La borghesia francese è sempre più consapevole di avere un ruolo dirigente. Qualunque siano i successi posteriori, mai la borghesia ha avuto una visione così netta e così orgogliosa della propria autorità come gruppo sociale e la consapevolezza della propria vittoria sull’antica Francia.
La fase post-napoleonica è caratterizzata da un forte malcontento, da miseria e fame.
Ogni anno muoiono tanti francesi. La sconfitta di Waterloo e il tradimento continuano ad avere un forte impatto sull’immaginazione collettiva. Tra il 1846 e il 1847 falliscono le compagnie ferroviarie e quindi banche e finanziatori.

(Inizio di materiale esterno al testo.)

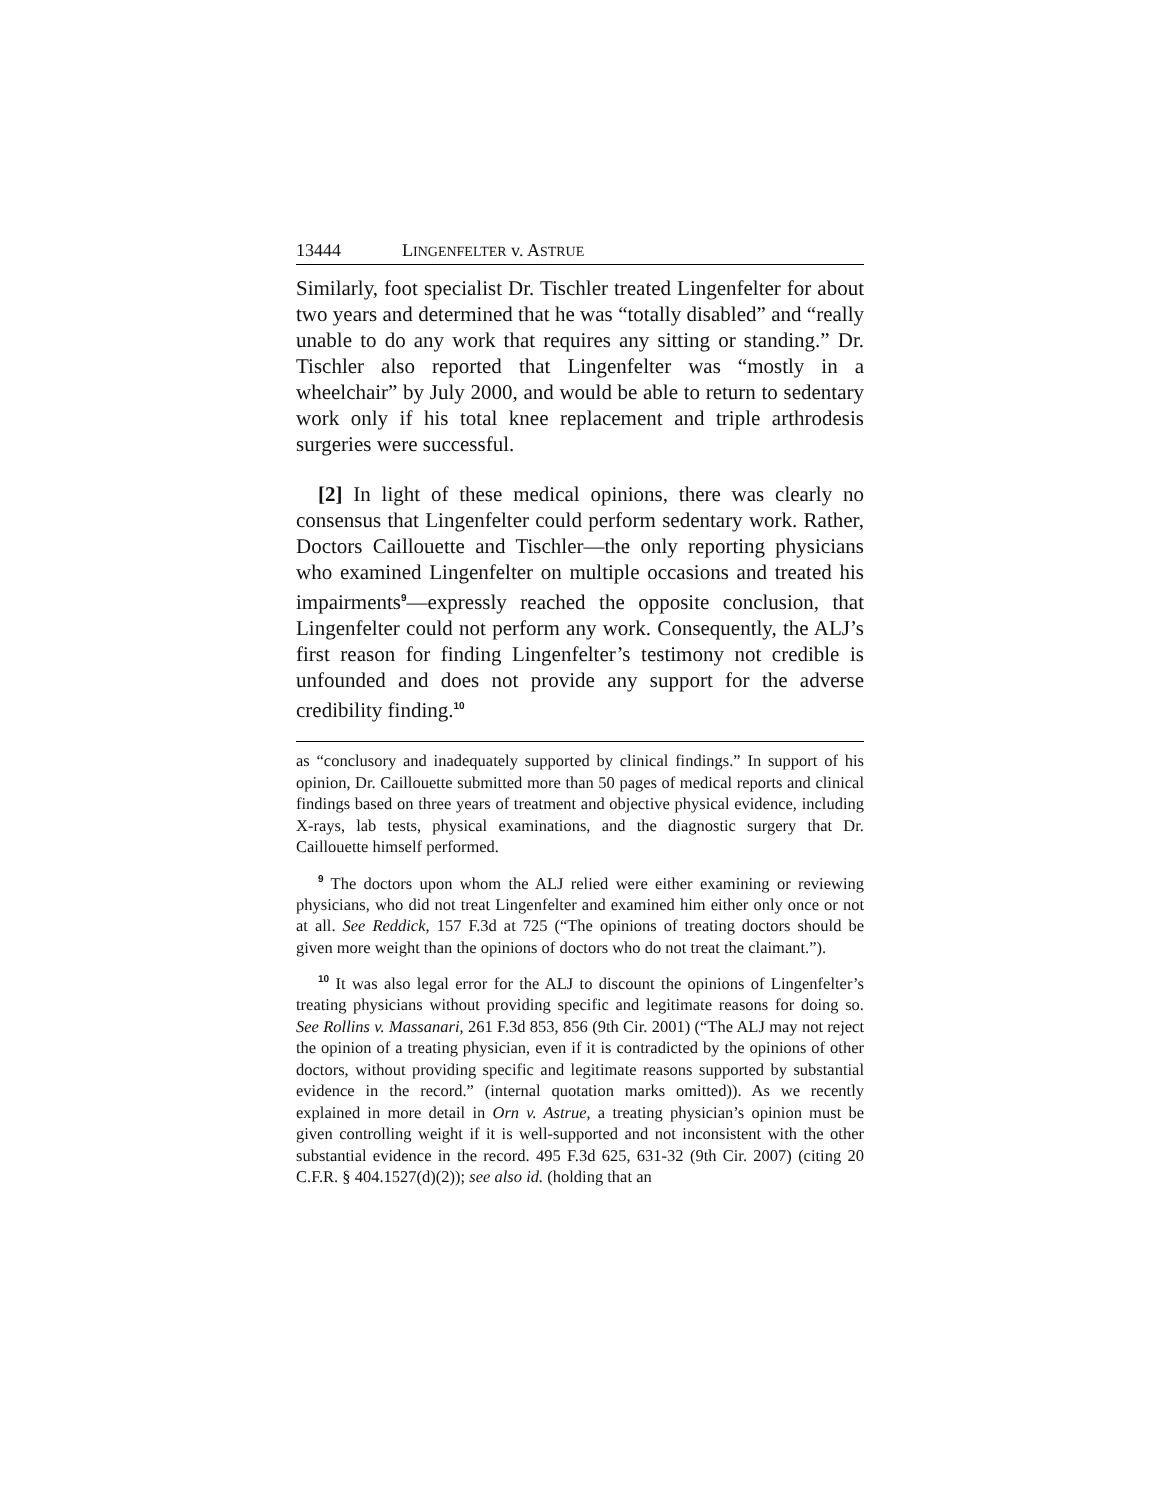13444 LINGENFELTER v. ASTRUE
Similarly, foot specialist Dr. Tischler treated Lingenfelter for about two years and determined that he was “totally disabled” and “really unable to do any work that requires any sitting or standing.” Dr. Tischler also reported that Lingenfelter was “mostly in a wheelchair” by July 2000, and would be able to return to sedentary work only if his total knee replacement and triple arthrodesis surgeries were successful.
[2] In light of these medical opinions, there was clearly no consensus that Lingenfelter could perform sedentary work. Rather, Doctors Caillouette and Tischler—the only reporting physicians who examined Lingenfelter on multiple occasions and treated his impairments<sup>9</sup>—expressly reached the opposite conclusion, that Lingenfelter could not perform any work. Consequently, the ALJ’s first reason for finding Lingenfelter’s testimony not credible is unfounded and does not provide any support for the adverse credibility finding.<sup>10</sup>
as “conclusory and inadequately supported by clinical findings.” In support of his opinion, Dr. Caillouette submitted more than 50 pages of medical reports and clinical findings based on three years of treatment and objective physical evidence, including X-rays, lab tests, physical examinations, and the diagnostic surgery that Dr. Caillouette himself performed.
<sup>9</sup> The doctors upon whom the ALJ relied were either examining or reviewing physicians, who did not treat Lingenfelter and examined him either only once or not at all. See Reddick, 157 F.3d at 725 (“The opinions of treating doctors should be given more weight than the opinions of doctors who do not treat the claimant.”).
<sup>10</sup> It was also legal error for the ALJ to discount the opinions of Lingenfelter’s treating physicians without providing specific and legitimate reasons for doing so. See Rollins v. Massanari, 261 F.3d 853, 856 (9th Cir. 2001) (“The ALJ may not reject the opinion of a treating physician, even if it is contradicted by the opinions of other doctors, without providing specific and legitimate reasons supported by substantial evidence in the record.” (internal quotation marks omitted)). As we recently explained in more detail in Orn v. Astrue, a treating physician’s opinion must be given controlling weight if it is well-supported and not inconsistent with the other substantial evidence in the record. 495 F.3d 625, 631-32 (9th Cir. 2007) (citing 20 C.F.R. § 404.1527(d)(2)); see also id. (holding that an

Carestie, aumento del prezzo del grano e crisi industriale e commerciale acuiscono il problema della miseria e della disoccupazione, inasprendo di conseguenza il malcontento sociale.
In questo contesto, fatto di squallore e frustrazione, prende avvio l’esperienza del romanticismo francese.

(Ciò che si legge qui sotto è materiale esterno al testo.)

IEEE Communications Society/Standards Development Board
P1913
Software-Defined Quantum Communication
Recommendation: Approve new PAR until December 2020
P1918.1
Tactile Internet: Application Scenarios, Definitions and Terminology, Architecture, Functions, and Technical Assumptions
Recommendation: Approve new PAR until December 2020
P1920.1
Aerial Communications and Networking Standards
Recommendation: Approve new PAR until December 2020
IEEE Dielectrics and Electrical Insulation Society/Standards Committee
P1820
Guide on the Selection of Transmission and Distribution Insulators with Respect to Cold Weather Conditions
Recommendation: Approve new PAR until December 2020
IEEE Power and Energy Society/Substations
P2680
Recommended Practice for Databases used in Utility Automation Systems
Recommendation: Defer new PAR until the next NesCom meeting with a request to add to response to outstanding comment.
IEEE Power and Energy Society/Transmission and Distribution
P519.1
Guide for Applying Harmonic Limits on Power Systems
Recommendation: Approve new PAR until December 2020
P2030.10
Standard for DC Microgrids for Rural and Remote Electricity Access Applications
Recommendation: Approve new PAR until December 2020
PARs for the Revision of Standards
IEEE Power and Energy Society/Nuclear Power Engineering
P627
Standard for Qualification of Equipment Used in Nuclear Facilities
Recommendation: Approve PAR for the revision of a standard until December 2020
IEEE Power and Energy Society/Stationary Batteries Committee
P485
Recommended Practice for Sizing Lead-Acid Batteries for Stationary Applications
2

Esso ha, tra i suoi temi fondamentali, una forte protesta all’ascesa borghese ed è animato da un tentativo di rompere il razionalismo e il carattere quantitativo e calcolatore della nuova società.
Il capitalismo e la svolta borghese accentuano una reazione alla predominanza del calcolo e dell’opportunismo, in un mondo ormai fatto di interessi e lotte alla sopravvivenza, resi ancora più intollerabili dall’inevitabile miseria sociale: è in questo senso che il Romanticismo si appella per contrasto ad una rinascita del fantastico e della sensibilità.
L’irrazionalità e l’invocazione alle Muse combattono la loro sfida al pallore e alla mediocrità di un mondo ormai arido.
Il tentativo è quello di attualizzare un re-incantamento del mondo, che sfidi l’oppressione della logica capitalista e smorzi la delusione collettiva.
Da ciò ne consegue la presa di coscienza di un’alienazione dell’individuo dal proprio ruolo sociale, che porterà anche all’ avvento di nuove ideologie, ereditarie dell’esperienza giacobina: socialismo e comunismo.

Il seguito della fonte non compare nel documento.